> **THE TASK**: Begin at the line containing "right shoulder: (467, 481)" in the data below and go on through the line containing "left shoulder: (427, 484)", repeating each line exactly; include both ends and no other line.

Images with bounding boxes:
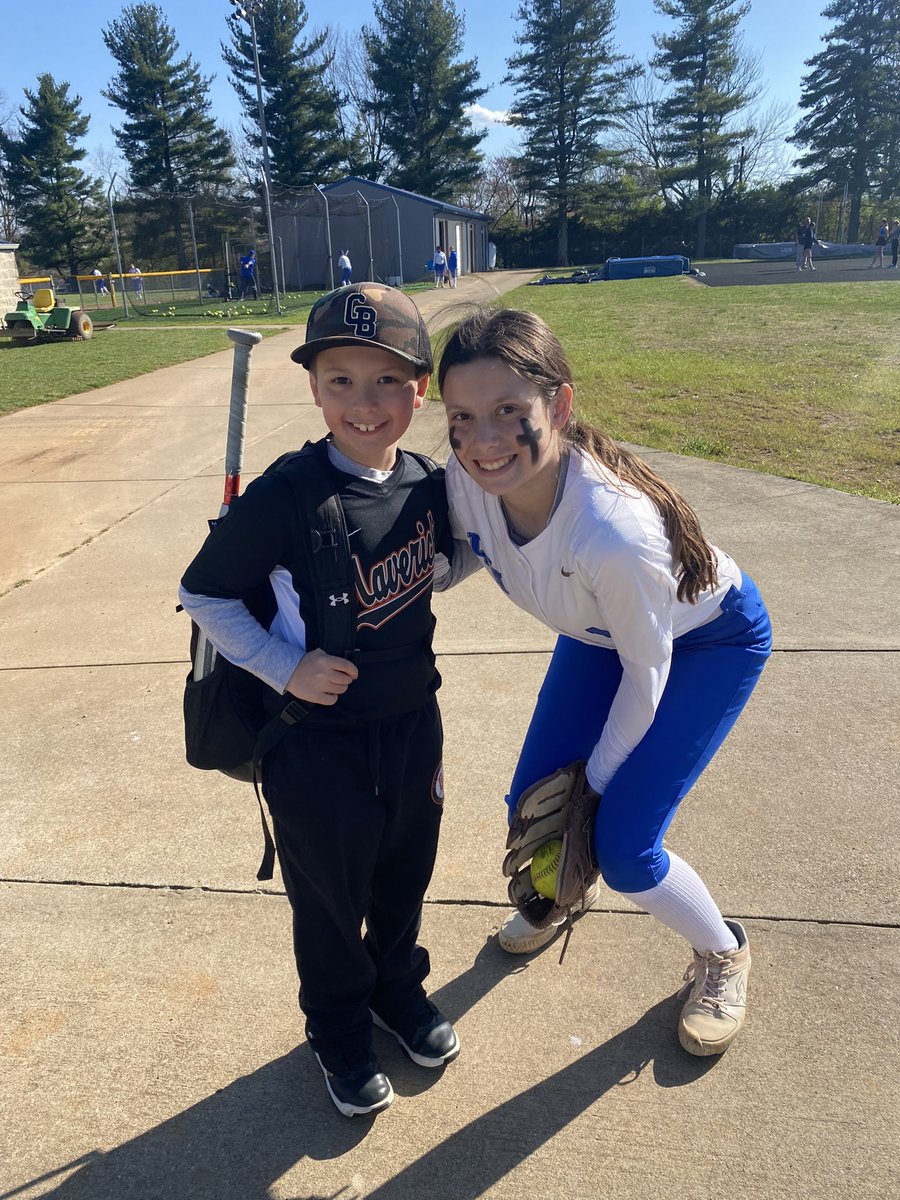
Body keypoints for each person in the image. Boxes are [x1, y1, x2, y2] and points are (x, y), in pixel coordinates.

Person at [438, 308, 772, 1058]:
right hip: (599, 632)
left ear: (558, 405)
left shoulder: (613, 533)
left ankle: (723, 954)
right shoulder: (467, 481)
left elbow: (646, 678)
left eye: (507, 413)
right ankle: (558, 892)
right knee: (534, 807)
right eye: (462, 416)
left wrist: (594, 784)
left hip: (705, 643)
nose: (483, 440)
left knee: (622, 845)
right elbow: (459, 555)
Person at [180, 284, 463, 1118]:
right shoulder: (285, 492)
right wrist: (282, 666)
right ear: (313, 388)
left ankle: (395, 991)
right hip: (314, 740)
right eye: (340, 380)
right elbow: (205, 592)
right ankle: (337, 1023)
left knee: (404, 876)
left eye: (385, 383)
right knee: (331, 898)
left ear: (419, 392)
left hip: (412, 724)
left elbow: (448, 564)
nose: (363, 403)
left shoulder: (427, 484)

* * *

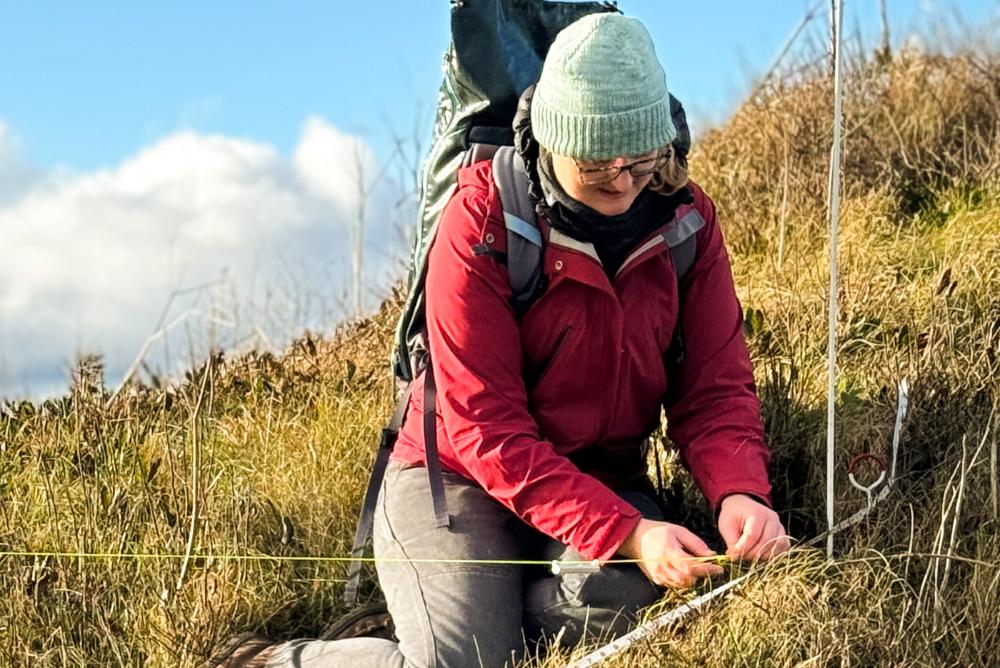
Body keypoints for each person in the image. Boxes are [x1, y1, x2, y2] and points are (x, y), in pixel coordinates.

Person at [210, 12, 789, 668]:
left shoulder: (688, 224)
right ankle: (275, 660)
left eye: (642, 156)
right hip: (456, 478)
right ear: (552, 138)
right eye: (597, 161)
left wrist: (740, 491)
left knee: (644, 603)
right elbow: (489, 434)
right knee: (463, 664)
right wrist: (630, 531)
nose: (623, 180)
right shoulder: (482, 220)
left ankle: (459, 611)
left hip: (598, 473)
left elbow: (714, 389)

...

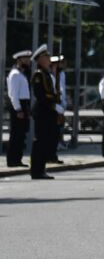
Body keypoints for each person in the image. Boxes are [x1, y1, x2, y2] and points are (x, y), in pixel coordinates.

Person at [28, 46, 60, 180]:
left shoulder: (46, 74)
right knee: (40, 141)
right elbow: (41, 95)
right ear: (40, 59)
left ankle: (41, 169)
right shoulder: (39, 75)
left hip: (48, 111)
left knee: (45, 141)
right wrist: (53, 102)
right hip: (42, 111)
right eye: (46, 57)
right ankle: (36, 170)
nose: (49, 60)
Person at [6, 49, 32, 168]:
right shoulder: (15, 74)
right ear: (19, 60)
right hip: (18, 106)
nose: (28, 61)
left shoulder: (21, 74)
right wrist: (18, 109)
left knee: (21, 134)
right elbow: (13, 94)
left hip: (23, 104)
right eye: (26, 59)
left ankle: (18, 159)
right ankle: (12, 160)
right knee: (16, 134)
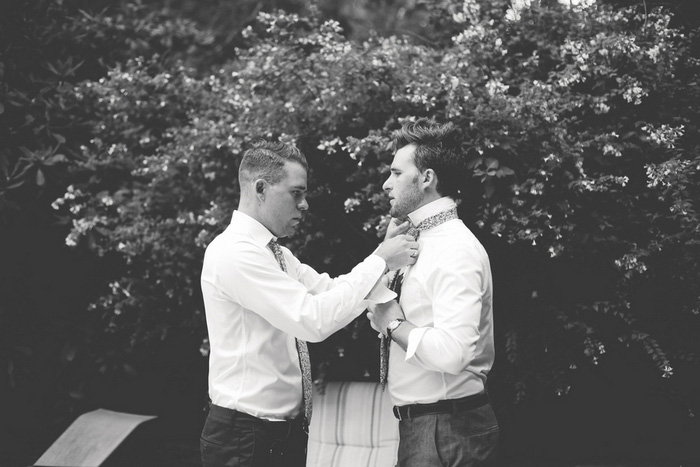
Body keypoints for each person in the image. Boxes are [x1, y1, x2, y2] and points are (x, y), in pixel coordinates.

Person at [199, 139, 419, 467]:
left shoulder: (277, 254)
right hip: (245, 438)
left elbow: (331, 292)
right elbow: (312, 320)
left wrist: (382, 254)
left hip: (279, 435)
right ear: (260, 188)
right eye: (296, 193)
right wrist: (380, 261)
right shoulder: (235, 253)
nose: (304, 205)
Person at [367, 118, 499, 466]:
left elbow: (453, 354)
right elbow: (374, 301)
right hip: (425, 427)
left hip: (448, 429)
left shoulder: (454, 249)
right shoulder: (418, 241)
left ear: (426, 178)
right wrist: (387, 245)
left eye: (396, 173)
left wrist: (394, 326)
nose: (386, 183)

> **COMPLETED EXERCISE**:
right shoulder: (467, 481)
left elbow: (646, 678)
left eye: (507, 413)
right ankle: (558, 892)
right knee: (534, 807)
right eye: (462, 416)
left wrist: (594, 784)
left hip: (705, 643)
nose: (483, 440)
left knee: (622, 845)
right elbow: (459, 555)
Person at [180, 284, 463, 1118]:
right shoulder: (285, 492)
right wrist: (282, 666)
right ear: (313, 388)
left ankle: (395, 991)
right hip: (314, 740)
right eye: (340, 380)
right elbow: (205, 592)
right ankle: (337, 1023)
left knee: (404, 876)
left eye: (385, 383)
right knee: (331, 898)
left ear: (419, 392)
left hip: (412, 724)
left elbow: (448, 564)
nose: (363, 403)
left shoulder: (427, 484)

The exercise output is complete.